McGarvey’s constituents have other questions for him though, regarding the amount of aggressiveness he intends to use in the future. “You have said in interviews that they are willing to defy courts… when lawful institutions are unlawful, and the only option we have left is non-violent, non-cooperation, and civil disobedience. Are you or your staff willing to practice civil disobedience?” one such constituent says. McGarvey says, “It’s absolutely frightening to think the president of the United States really and truly not just does something that’s unconstitutional, but then defies the courts that say it’s unconstitutional.” Congressman McGarvey also held a town hall at Central High School on Saturday, February 22. People in the crowd then started chanting “get arrested”, saying that McGarvey needs to take more extreme approaches in government disputes. “I really appreciate what you’re doing, but I have to tell you though, it’s not enough,” a man says on Sunday. “The time to be nice is over,” McGarvey says in response.
Another major concern, especially for Ballard High School, is the challenges facing the Department of Education. McGarvey responds, “I think it’s disastrous what they’ve done.
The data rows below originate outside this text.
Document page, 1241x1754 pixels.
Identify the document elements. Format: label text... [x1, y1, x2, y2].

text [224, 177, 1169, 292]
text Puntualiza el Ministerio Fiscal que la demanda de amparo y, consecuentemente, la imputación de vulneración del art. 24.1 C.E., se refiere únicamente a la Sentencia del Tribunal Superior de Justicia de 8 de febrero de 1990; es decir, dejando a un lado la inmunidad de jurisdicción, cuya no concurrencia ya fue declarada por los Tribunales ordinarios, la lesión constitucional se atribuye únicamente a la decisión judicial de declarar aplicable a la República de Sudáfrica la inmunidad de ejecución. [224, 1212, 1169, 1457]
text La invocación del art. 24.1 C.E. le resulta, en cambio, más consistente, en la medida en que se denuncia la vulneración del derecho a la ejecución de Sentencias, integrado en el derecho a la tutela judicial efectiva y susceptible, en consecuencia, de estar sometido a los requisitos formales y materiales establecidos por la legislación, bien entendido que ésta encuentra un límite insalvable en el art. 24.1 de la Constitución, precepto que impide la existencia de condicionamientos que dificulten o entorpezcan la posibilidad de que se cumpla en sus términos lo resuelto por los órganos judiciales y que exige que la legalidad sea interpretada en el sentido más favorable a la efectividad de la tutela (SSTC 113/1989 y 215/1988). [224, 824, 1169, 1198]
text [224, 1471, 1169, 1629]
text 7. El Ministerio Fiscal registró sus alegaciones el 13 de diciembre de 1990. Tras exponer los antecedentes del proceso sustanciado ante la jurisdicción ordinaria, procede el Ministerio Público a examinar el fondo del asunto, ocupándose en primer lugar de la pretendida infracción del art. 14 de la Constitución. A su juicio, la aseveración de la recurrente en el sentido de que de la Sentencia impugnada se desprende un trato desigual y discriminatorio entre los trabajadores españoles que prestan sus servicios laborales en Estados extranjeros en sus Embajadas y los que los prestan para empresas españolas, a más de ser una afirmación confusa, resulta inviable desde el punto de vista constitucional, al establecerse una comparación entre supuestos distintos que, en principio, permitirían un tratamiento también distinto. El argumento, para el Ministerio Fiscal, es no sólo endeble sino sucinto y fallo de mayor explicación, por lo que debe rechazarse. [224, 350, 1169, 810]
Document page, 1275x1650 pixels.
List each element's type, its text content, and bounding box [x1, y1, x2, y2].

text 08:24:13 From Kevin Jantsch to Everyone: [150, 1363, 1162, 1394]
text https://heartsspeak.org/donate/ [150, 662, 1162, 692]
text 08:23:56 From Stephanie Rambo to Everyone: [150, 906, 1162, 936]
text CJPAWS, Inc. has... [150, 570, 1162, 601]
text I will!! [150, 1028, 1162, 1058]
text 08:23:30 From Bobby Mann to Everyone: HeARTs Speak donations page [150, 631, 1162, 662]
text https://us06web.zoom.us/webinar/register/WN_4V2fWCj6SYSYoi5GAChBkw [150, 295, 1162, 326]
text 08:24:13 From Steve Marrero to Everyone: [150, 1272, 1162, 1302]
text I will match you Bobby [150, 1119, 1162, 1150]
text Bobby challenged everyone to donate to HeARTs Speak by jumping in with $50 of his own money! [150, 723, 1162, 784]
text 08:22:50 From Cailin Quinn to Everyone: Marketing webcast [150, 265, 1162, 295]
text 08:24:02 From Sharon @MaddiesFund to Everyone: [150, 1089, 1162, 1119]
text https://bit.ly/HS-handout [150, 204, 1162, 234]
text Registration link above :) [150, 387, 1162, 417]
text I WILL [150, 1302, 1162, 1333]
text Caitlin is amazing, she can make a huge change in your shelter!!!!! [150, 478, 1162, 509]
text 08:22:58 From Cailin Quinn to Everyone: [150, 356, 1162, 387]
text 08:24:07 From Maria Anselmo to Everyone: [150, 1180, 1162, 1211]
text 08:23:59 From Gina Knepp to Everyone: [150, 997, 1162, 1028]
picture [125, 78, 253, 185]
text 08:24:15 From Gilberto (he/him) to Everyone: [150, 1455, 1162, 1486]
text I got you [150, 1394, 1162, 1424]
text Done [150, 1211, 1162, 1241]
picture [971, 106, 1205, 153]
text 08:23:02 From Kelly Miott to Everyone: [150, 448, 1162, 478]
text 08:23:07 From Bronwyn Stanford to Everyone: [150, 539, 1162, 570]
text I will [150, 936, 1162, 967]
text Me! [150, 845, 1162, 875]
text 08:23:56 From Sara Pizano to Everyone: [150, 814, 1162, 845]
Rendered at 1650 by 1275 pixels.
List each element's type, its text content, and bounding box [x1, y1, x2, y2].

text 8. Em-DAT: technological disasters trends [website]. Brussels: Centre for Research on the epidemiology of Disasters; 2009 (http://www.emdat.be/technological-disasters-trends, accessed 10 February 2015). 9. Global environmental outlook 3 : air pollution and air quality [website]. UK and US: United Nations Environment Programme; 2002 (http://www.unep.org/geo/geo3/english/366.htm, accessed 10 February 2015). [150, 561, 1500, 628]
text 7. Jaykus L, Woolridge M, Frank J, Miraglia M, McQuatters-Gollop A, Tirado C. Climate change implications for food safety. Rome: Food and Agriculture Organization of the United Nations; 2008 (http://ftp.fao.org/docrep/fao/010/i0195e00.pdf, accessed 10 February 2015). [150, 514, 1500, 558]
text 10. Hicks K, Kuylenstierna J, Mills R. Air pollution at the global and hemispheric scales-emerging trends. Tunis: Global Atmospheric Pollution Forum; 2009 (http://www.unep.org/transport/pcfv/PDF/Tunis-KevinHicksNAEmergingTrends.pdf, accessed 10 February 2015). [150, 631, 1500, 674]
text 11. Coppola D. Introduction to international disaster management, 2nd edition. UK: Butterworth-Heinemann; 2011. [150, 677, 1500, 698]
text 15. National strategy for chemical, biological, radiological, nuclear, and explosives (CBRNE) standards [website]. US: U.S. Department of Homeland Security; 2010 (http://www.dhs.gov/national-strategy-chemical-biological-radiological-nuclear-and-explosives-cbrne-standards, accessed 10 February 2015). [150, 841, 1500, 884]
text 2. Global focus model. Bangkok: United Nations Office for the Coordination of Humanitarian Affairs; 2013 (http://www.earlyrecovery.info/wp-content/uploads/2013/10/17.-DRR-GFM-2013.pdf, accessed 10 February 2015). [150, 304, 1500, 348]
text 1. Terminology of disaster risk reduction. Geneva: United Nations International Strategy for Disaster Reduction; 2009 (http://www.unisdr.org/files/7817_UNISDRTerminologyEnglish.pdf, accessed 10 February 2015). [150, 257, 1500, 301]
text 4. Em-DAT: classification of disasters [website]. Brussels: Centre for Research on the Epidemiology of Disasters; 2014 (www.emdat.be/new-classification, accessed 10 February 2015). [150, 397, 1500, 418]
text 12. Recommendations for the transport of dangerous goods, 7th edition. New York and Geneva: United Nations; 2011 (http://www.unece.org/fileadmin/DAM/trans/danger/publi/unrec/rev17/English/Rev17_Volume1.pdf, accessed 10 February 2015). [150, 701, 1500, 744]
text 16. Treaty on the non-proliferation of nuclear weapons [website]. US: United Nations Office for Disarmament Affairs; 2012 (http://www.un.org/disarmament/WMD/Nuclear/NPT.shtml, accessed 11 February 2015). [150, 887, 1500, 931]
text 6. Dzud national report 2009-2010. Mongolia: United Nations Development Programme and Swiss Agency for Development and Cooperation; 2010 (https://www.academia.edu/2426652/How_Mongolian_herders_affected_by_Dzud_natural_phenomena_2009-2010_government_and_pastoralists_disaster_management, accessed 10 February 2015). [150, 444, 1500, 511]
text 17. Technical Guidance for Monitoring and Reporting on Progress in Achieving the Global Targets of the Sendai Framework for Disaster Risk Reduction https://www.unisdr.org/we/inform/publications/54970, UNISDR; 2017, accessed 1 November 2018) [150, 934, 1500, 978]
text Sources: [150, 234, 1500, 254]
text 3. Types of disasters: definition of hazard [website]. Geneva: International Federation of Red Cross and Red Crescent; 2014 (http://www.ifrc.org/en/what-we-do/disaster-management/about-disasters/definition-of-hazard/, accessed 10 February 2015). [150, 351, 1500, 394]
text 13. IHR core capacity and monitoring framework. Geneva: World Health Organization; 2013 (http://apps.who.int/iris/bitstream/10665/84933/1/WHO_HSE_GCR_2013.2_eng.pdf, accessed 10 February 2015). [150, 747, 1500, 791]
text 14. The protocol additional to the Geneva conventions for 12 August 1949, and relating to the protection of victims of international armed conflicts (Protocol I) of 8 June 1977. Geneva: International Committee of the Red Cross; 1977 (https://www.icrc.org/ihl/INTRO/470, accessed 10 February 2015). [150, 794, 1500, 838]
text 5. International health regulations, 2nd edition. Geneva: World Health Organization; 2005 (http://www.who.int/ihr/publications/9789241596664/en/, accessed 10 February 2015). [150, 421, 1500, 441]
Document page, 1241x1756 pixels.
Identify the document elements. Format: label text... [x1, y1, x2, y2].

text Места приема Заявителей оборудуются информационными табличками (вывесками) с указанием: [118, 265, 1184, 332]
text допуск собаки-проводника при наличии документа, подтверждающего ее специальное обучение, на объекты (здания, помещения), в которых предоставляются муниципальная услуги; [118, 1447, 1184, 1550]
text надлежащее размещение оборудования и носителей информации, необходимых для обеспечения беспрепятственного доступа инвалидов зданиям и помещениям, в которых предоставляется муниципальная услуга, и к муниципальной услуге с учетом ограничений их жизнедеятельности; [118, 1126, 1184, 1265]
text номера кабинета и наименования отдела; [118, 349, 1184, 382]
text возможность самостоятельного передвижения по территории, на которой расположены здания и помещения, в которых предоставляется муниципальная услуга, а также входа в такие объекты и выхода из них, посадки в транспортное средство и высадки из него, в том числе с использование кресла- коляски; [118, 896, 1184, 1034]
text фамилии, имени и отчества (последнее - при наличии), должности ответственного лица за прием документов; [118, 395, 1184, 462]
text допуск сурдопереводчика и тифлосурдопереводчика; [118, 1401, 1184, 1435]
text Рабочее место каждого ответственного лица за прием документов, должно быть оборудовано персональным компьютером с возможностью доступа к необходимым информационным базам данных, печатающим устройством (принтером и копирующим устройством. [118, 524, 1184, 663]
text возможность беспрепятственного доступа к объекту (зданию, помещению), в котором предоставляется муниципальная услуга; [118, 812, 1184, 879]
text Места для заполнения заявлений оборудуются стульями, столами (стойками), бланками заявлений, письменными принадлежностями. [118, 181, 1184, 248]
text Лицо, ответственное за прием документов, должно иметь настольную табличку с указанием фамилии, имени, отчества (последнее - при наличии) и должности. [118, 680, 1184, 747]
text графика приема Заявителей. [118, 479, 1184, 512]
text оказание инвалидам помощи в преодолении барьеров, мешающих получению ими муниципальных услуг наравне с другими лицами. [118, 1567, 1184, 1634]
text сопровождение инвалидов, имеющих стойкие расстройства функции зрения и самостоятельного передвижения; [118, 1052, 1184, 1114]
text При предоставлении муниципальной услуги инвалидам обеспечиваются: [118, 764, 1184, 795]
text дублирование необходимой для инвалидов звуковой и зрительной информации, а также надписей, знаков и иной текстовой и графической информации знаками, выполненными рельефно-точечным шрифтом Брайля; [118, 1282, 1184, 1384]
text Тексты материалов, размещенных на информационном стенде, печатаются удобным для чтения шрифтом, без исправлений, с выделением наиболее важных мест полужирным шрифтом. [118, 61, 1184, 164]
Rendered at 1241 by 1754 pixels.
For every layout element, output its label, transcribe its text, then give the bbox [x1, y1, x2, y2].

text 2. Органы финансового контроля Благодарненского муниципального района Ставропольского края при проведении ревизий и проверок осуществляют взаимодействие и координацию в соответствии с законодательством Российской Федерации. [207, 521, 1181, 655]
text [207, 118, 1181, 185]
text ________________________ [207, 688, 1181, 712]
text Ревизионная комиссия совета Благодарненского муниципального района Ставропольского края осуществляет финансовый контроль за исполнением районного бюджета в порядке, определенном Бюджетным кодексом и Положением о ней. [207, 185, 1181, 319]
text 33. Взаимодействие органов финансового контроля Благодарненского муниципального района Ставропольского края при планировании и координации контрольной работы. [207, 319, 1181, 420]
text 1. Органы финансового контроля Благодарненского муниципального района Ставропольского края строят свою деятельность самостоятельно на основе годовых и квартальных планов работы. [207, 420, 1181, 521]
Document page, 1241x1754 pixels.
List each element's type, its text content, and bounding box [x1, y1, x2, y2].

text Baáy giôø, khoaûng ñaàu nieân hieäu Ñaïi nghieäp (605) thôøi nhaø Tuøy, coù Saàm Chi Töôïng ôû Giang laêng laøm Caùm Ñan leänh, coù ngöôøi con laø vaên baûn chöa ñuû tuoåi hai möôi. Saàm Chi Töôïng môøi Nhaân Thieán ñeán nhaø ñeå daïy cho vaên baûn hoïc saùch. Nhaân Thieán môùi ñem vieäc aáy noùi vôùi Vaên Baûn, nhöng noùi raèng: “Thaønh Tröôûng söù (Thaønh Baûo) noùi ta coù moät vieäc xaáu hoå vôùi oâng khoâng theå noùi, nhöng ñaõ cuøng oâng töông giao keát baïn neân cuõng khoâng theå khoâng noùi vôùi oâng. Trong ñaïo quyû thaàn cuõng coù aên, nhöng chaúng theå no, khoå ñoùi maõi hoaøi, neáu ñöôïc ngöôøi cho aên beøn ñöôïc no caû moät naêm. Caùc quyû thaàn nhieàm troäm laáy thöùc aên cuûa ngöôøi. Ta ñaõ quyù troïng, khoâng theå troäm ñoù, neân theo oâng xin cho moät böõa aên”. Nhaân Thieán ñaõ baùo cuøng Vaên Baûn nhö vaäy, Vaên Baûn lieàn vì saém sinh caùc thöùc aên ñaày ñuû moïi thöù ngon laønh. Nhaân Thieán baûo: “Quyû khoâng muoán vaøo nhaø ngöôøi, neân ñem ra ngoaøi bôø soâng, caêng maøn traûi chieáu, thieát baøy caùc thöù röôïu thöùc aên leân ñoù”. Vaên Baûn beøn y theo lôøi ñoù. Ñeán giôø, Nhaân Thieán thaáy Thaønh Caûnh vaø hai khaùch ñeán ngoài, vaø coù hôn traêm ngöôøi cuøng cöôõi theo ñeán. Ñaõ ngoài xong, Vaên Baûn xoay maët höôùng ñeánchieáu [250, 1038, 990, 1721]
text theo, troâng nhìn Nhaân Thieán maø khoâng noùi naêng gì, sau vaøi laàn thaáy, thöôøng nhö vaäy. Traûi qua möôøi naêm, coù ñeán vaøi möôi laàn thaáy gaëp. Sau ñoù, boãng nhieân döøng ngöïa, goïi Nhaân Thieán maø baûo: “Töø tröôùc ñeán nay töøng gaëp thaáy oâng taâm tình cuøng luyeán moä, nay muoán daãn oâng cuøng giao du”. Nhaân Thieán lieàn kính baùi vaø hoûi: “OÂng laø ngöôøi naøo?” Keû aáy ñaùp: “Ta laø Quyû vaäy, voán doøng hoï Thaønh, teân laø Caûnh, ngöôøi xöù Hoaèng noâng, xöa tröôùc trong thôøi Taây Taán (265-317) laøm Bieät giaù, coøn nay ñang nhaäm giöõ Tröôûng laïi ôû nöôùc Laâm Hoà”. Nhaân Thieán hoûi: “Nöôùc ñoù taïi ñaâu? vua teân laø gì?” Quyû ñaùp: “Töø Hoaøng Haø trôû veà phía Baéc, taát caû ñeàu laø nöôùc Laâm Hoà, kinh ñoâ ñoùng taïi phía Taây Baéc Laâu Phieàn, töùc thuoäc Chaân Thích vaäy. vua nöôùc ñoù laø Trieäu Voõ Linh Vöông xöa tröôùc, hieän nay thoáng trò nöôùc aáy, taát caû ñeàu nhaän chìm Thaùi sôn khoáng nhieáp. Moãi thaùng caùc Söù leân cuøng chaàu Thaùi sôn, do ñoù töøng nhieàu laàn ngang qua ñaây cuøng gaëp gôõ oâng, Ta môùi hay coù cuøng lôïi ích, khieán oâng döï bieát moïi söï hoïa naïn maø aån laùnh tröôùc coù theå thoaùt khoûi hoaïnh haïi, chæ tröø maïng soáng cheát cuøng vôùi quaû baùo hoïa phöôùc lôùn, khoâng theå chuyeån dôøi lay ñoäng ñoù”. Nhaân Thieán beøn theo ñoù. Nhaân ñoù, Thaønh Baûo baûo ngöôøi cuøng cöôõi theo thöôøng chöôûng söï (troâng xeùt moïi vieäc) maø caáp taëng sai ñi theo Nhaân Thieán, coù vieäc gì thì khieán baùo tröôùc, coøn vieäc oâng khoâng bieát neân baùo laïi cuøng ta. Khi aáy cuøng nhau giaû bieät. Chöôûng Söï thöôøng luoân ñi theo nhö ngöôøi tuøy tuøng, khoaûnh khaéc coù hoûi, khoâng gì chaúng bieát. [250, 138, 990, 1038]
When Kentucky gets a billion dollars in funding from the Department of Education for our already under-resourced public schools… Thomas Jefferson created the Department of Education and did so in part because he did not want us to have a caste system… To dismantle the department of education, to take resources out of public schools, to take dollars away from kids who want to go to college… I think it is short-sighted, it is wrong, it’s cruel.” JCPS serves around 97,000 students today and is Kentucky’s largest school system.
Connor Perry, Miss Kentucky 2024, says “I have severe concerns about the quality of education in Kentucky… It is important to know what you are prepared to do and more importantly how we can help protect JCPS… One, how can I help you, two, what are the actual steps we are going to take?” The Congressman says that “Louisville only goes as far as its educational institutions allow it to go. We must have the resources we need in our public schools…The only entity you don’t want running JCPS is the United States congress. We don’t and we shouldn’t decide curriculum… The biggest tool we have in our tool box is funding.”
Amy and Jason Squires are concerned citizens of the Louisville community. “The chaos in Washington” is what has brought them to the town hall. “There are more people that are feeling like I’m feeling,” says Amy Squires, “and afraid to speak up,” says Jason Squires.